Imagine a poor, disheveled stranger coming up to you and saying, “I have found the one in whom and through whom all of God’s promises are being fulfilled. He is the one who can bring us true prosperity and peace.” Imagine being invited into a religious tradition whose spokespeople aren’t icons of prestige and power, of wealth and accomplishment, but of humility and simplicity. Imagine being invited by them to follow Jesus. We might as well invite people to join our church because it will cost them all their money, their freedom, their power, their reputation, their family, and even their own lives. What kind of strategy is that for growing a church? But isn’t that exactly what Jesus is calling us to do?
The coming of Jesus and the coming of God’s reign, which Jesus brings, represent the overthrowing of all institutions of earthly power. If the kingdom of God stands in stark opposition to the kingdoms of this world, how can we belong to God and God’s rule when we immerse ourselves in the ways of earthly power? How can we belong to the one who belongs to the poor when we ourselves want nothing to do with them? How can we invite others to receive the reign of God when we hold up earthly things like wealth and power as the symbols of ultimate value?

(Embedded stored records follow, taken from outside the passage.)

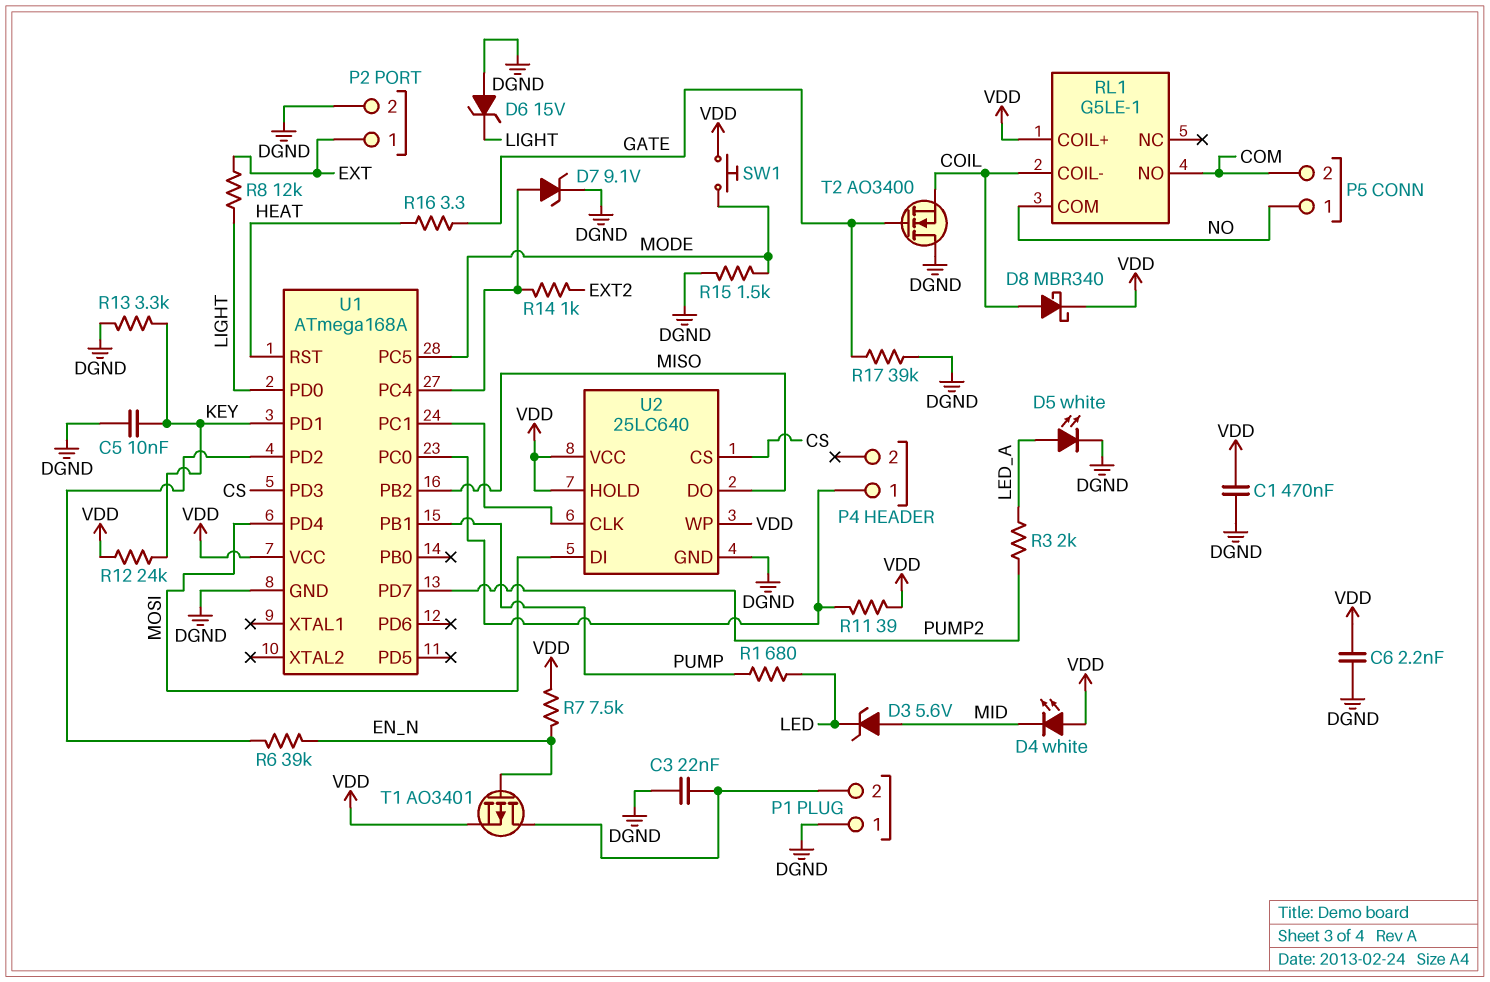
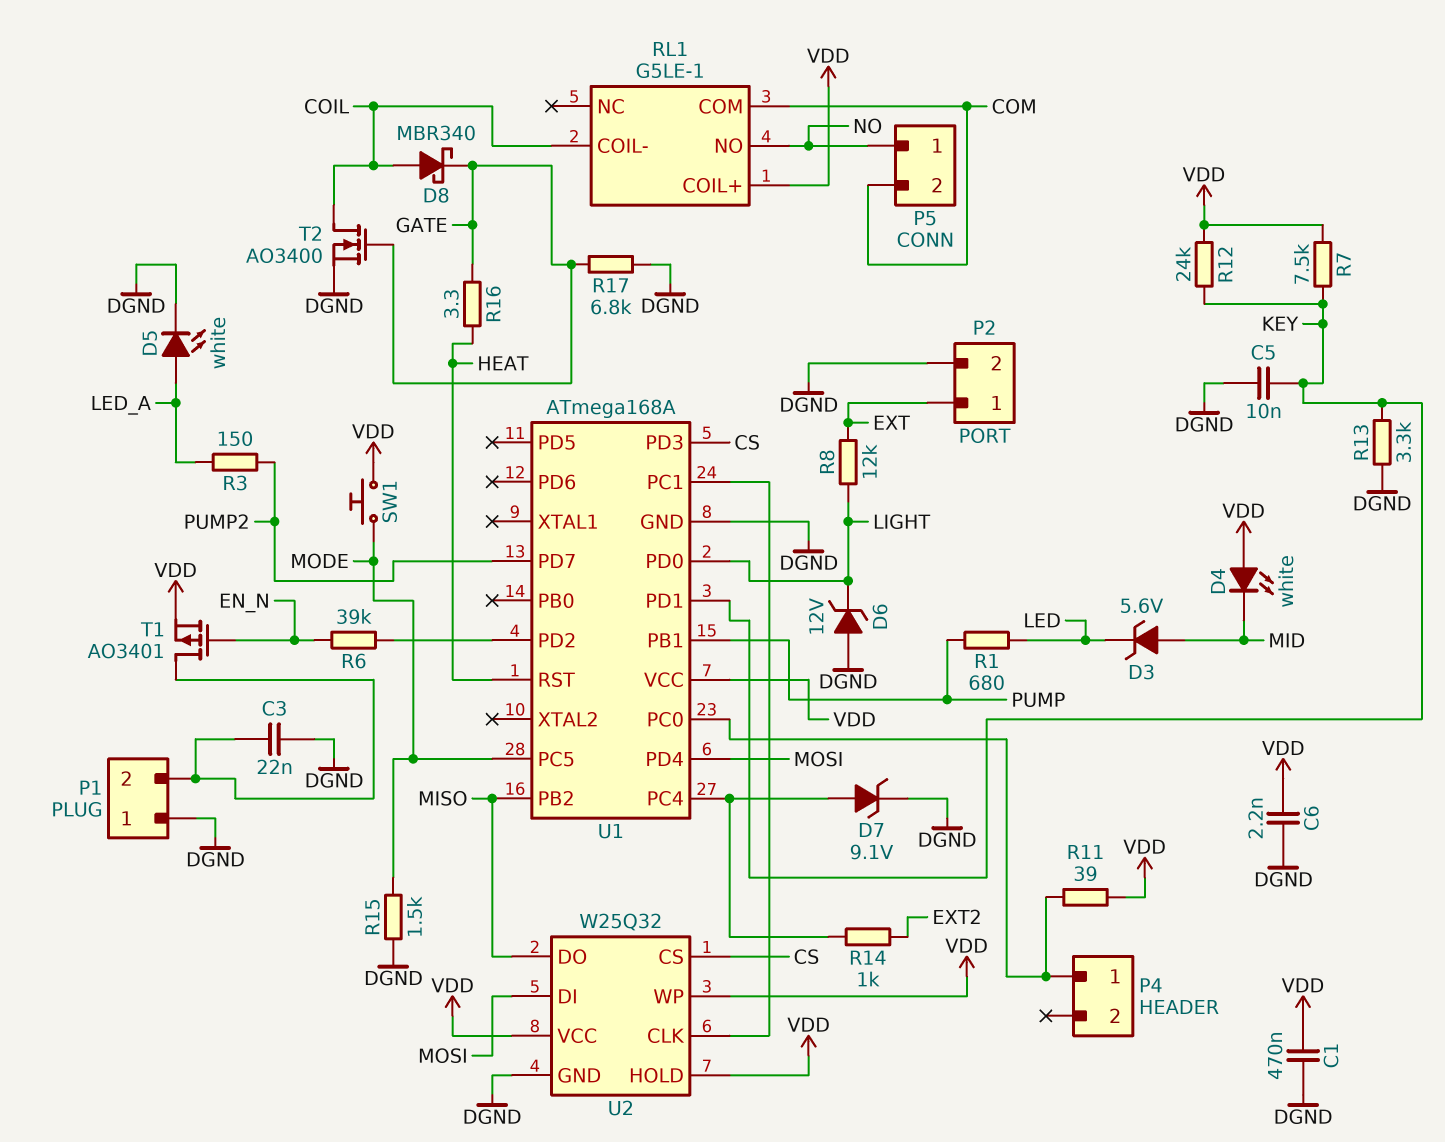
D6: zener 15V (A DGND, K LIGHT) -> zener 12V (A DGND, K LIGHT)
D8: schottky MBR340 (A COIL, K VDD) -> schottky MBR340 (A COIL, K GATE)
R3: 2k (LED_A, PUMP2) -> 150 (LED_A, PUMP2)
R7: 7.5k (EN_N, VDD) -> 7.5k (KEY, VDD)
R17: 39k (DGND, GATE) -> 6.8k (DGND, GATE)
RL1 pin COM: NO -> COM
RL1 pin NO: COM -> NO
T2: NMOS AO3400 (G GATE, D DGND, S COIL) -> NMOS AO3400 (G GATE, D COIL, S DGND)
U2: 25LC640 -> W25Q32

The servants of Jesus invite the world to receive the reign of God by becoming utterly vulnerable in the world’s eyes. Those who would go before Jesus and prepare others to welcome him must embody with their lives the reign of God which they proclaim with their mouths. Are we ready to do that? This vulnerability is not the same thing as passivity. We are not called to sit idly by and wait for God to come and sort everything out. That isn’t discipleship; it’s fatalism. Instead, we are called to believe with our whole hearts and minds and souls and bodies that in Jesus Christ God has revealed a fundamental and unbreakable truth that is more valuable than anything that the world could ever give us. And that truth is this: our fundamental value comes not from who we are or what we accomplish but only from God’s unconditional and sacrificial love which is given to the whole world.
When we believe that with our whole selves, we can afford to become vulnerable. In fact, when we belong to the one who establishes the reign of God by dying for the sake of the whole world, we cannot help but become vulnerable. That’s because, when we belong to Christ, we leave behind the fiction of defining ourselves according to the values of this world and begin to embody the values of God’s reign. And the world is eager to know that truth.
The vulnerability that comes from faith does not remove us from the world’s problems but always presses us deeper into them. It pushes us right into the midst of the ungodly circumstances in our society until God’s reign takes hold fully within them. By confronting the powers of this world with our allegiance to the reign of God, we become vessels through which that reign takes hold. That is how we invite others to prepare to receive Jesus, and that is why we have been commissioned by Christ to go ahead of him with nothing but the clothes on our backs and the good news of God’s love in our hearts.